# Cos^2A+cos^2B-sin^2C=-2cosA.cosB.sinC?

Jul 15, 2018

If $A + B + C = \pi$ then

$L H S = {\cos}^{2} A + {\cos}^{2} B - {\sin}^{2} C$

$= \frac{1}{2} \left[2 {\cos}^{2} A + 2 {\cos}^{2} B - 2 {\sin}^{2} C\right]$

$= \frac{1}{2} \left[1 + \cos 2 A + 1 + \cos 2 B - \left(1 - \cos 2 C\right)\right]$

$= \frac{1}{2} \left[1 + \cos 2 A + 1 + \cos 2 B - 1 + \cos 2 C\right]$

$= \frac{1}{2} \left[1 + \cos 2 A + \cos 2 B + \cos 2 C\right]$

$= \frac{1}{2} \left[1 + 2 \cos \left(\frac{2 A + 2 B}{2}\right) \cos \left(\frac{2 A - 2 B}{2}\right) + \cos 2 \left(\pi - \left(A + B\right)\right)\right]$

$= \frac{1}{2} \left[1 + 2 \cos \left(A + B\right) \cos \left(A - B\right) + \cos \left(2 \pi - 2 \left(A + B\right)\right)\right]$

$= \frac{1}{2} \left[1 + 2 \cos \left(A + B\right) \cos \left(A - B\right) + 2 {\cos}^{2} \left(A + B\right) - 1\right]$

$= \frac{1}{2} \left[2 \cos \left(A + B\right) \left\{\cos \left(A - B\right) + \cos \left(A + B\right)\right\}\right]$

$= \cos \left(\pi - C\right) \cdot 2 \cos A \cos B = - 2 \cos A \cos B \cos C$

Jul 15, 2018

Below.

#### Explanation:

Let we take the values of $A + B + C = \pi$

$C = \pi - \left(A + B\right)$----------(i)

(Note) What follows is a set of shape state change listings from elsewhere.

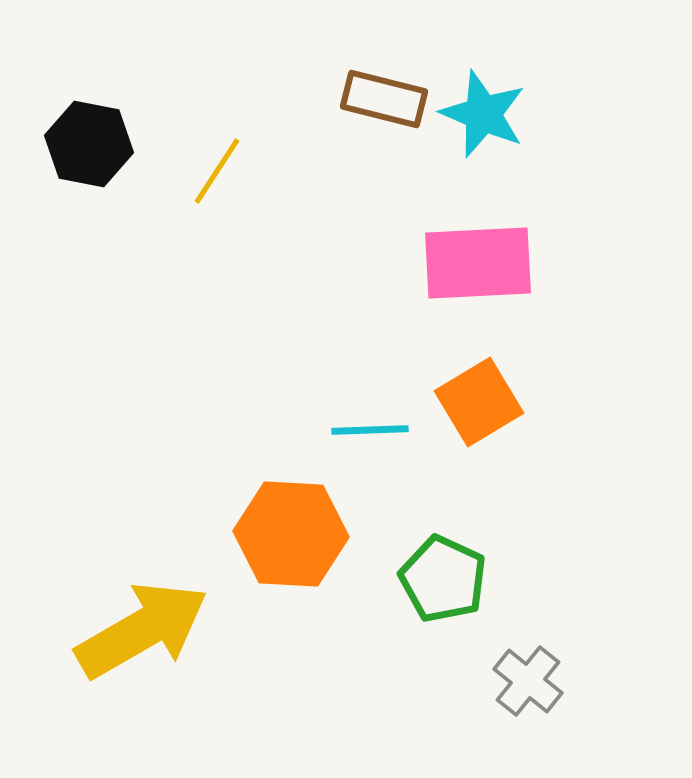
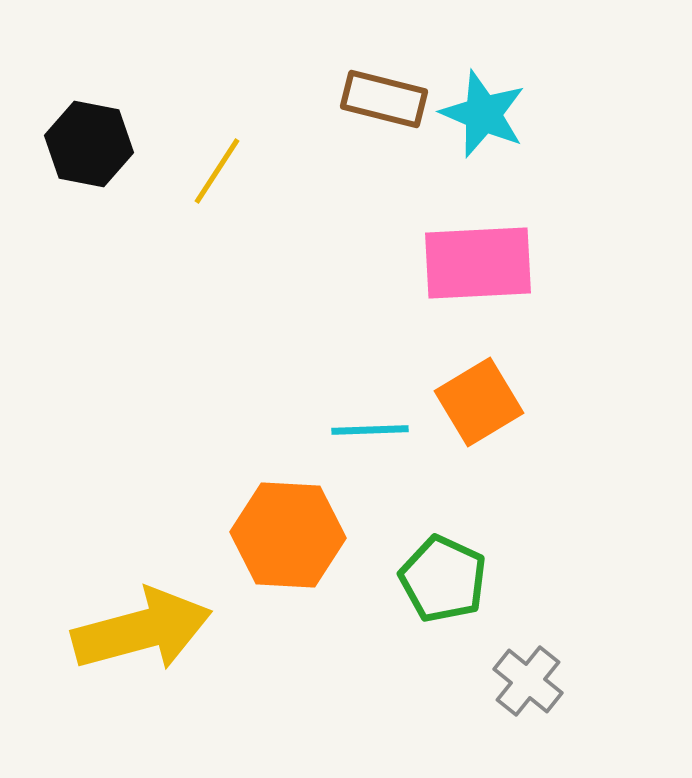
orange hexagon: moved 3 px left, 1 px down
yellow arrow: rotated 15 degrees clockwise
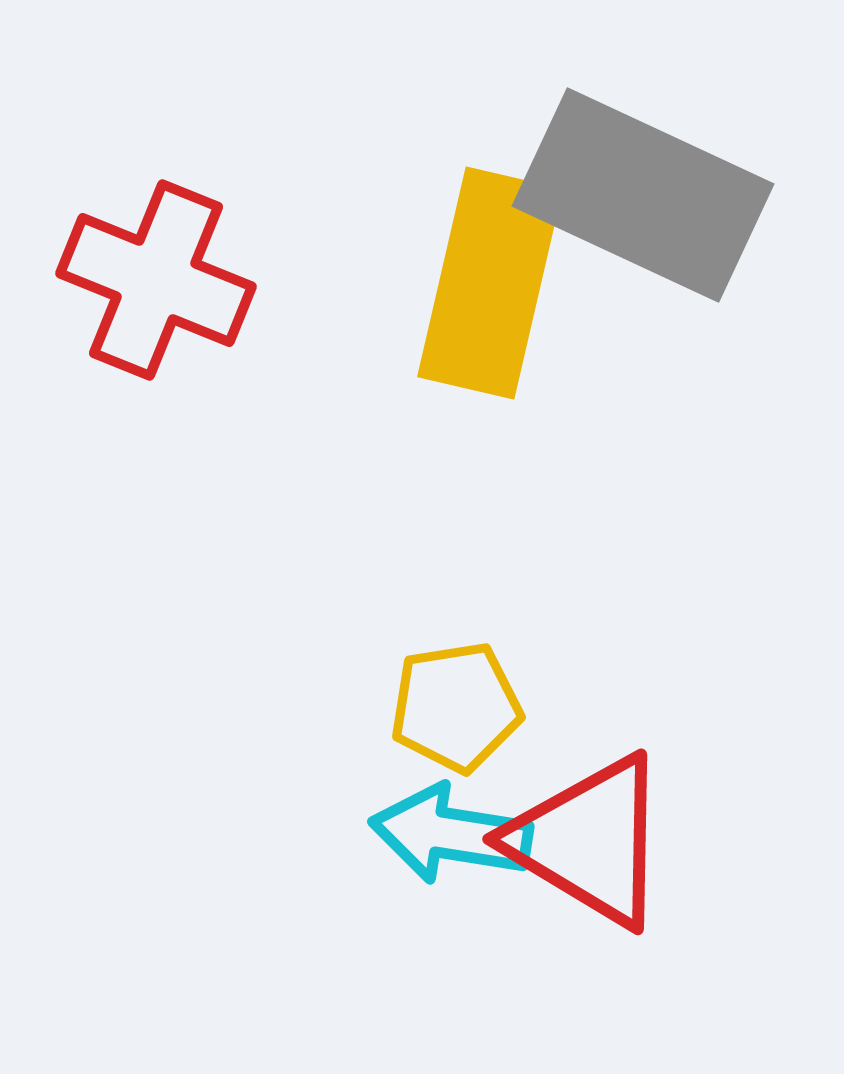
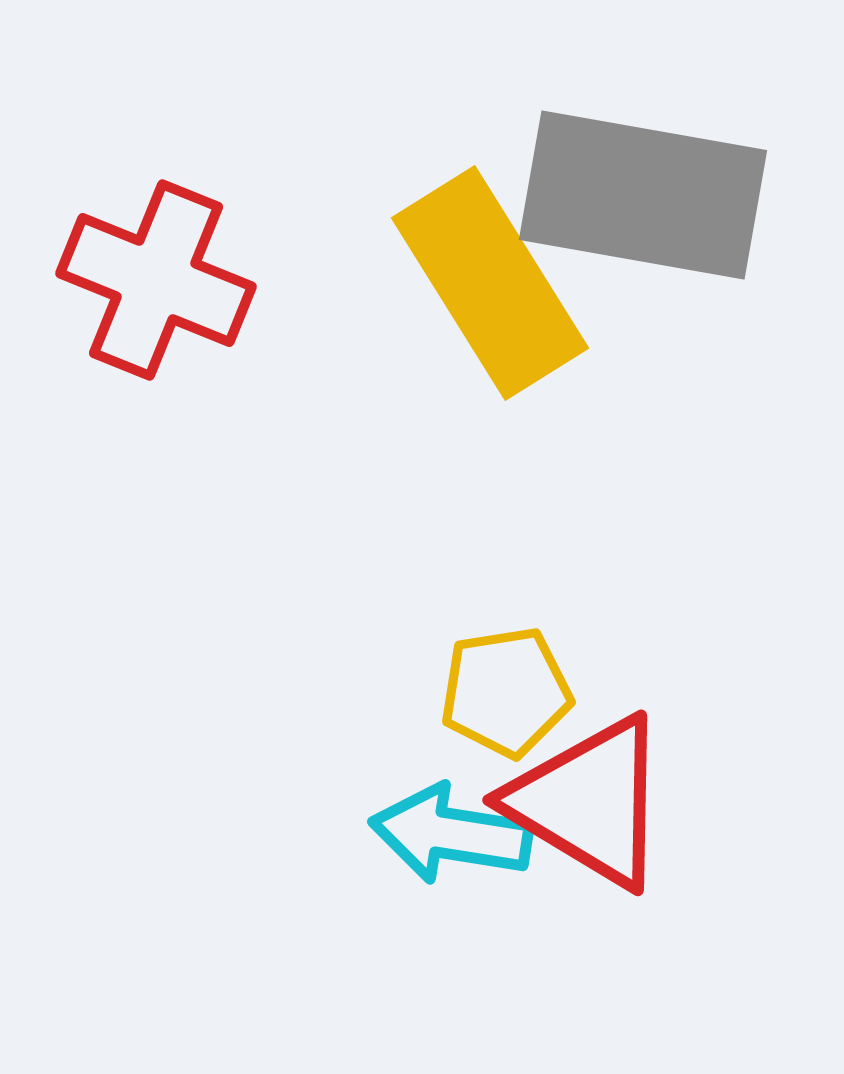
gray rectangle: rotated 15 degrees counterclockwise
yellow rectangle: rotated 45 degrees counterclockwise
yellow pentagon: moved 50 px right, 15 px up
red triangle: moved 39 px up
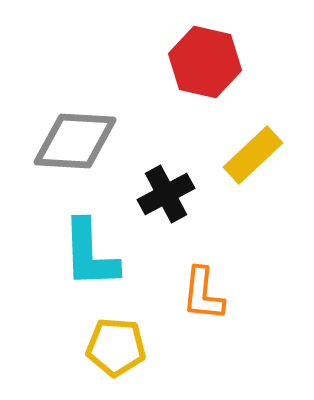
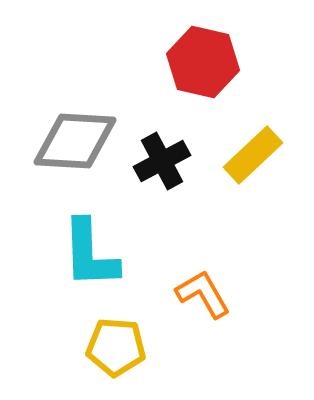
red hexagon: moved 2 px left
black cross: moved 4 px left, 33 px up
orange L-shape: rotated 144 degrees clockwise
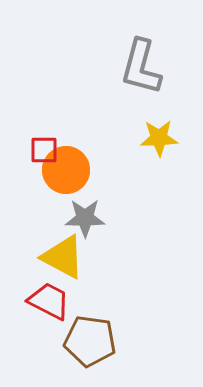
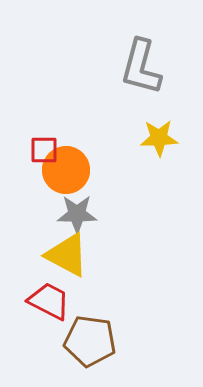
gray star: moved 8 px left, 4 px up
yellow triangle: moved 4 px right, 2 px up
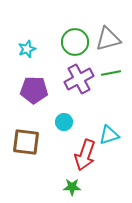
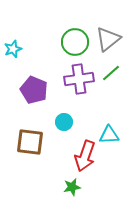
gray triangle: rotated 24 degrees counterclockwise
cyan star: moved 14 px left
green line: rotated 30 degrees counterclockwise
purple cross: rotated 20 degrees clockwise
purple pentagon: rotated 20 degrees clockwise
cyan triangle: rotated 15 degrees clockwise
brown square: moved 4 px right
red arrow: moved 1 px down
green star: rotated 12 degrees counterclockwise
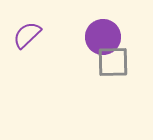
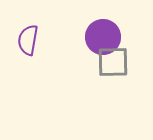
purple semicircle: moved 1 px right, 5 px down; rotated 36 degrees counterclockwise
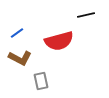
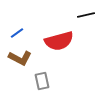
gray rectangle: moved 1 px right
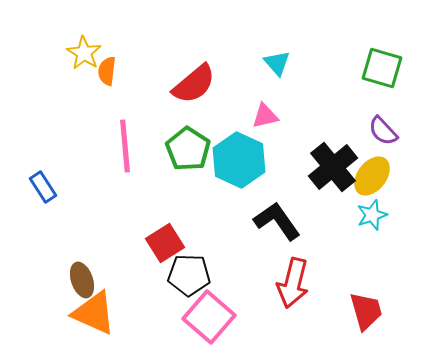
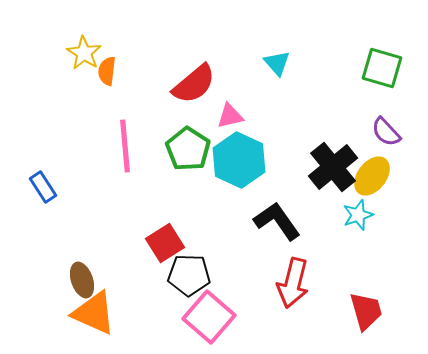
pink triangle: moved 35 px left
purple semicircle: moved 3 px right, 1 px down
cyan star: moved 14 px left
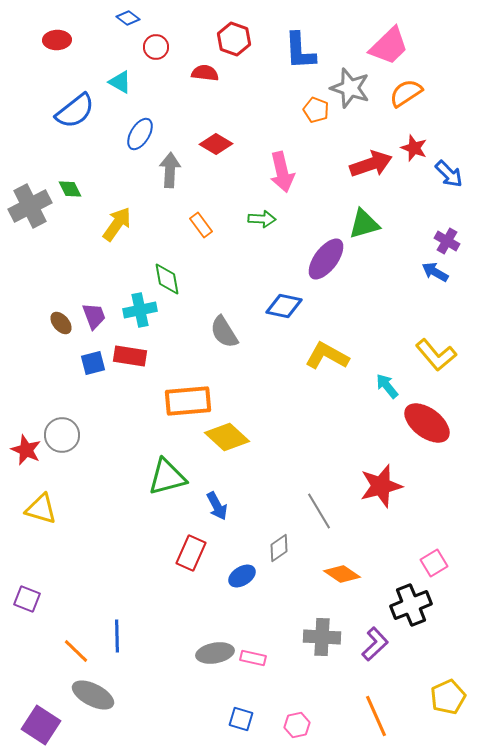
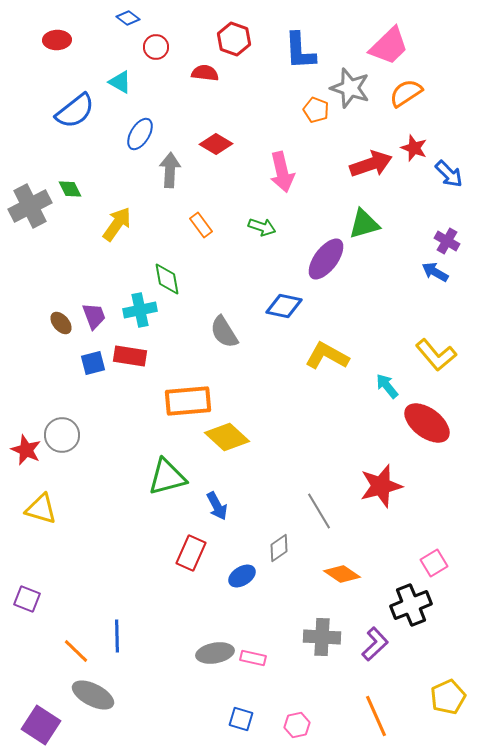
green arrow at (262, 219): moved 8 px down; rotated 16 degrees clockwise
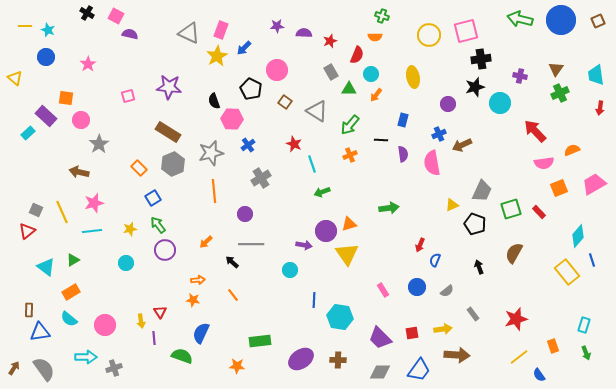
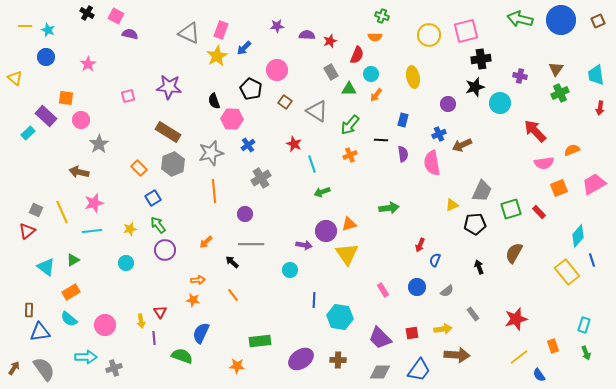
purple semicircle at (304, 33): moved 3 px right, 2 px down
black pentagon at (475, 224): rotated 25 degrees counterclockwise
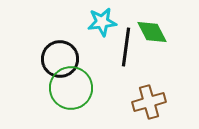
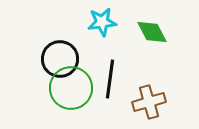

Multiplying LHS by $\frac{1}{2}$ we get,

$\frac{1}{2} \left(2 {\cos}^{2} A + 2 {\cos}^{2} B - 2 {\sin}^{2} C\right)$

$\implies$ $\frac{1}{2} \left(1 + \cos 2 A + 1 + \cos 2 B - \left\{1 - \cos 2 C\right\}\right)$

$\implies$ $\frac{1}{2} \left(1 + \cos 2 A + 1 + \cos 2 B - 1 + \cos 2 C\right)$

$\implies$ $\frac{1}{2} \left(1 + \cos 2 A + \cos 2 B + \cos 2 C\right)$

Using the formula of $\cos \left\{2 A + 2 B\right\}$ we get,

$\implies$ $\frac{1}{2} \left(1 + 2 \cos \left[\frac{2 A + 2 B}{2}\right] \cos \left[\frac{2 A - 2 B}{2}\right] + \cos 2 C\right)$

Putting the value of equation (i) in $\cos 2 C$ we get,

$\implies$ $\frac{1}{2} \left(1 + 2 \cos \left[\frac{2 A + 2 B}{2}\right] \cos \left[\frac{2 A - 2 B}{2}\right] + \cos 2 \left[\pi - \left\{A + B\right\}\right]\right)$

Resolving this equation further,

$\implies$ $\frac{1}{2} \left(1 + 2 \cos \left[A + B\right] \cos \left[A - B\right] + 2 {\cos}^{2} \left(A + B\right) - 1\right)$

$\implies$ $\left(\cos \left[\pi - C\right] \cdot 2 \cos A \cos B\right)$

This gives the final output as,

$\implies$ $- 2 \cos A \cdot \cos B \cdot \cos C$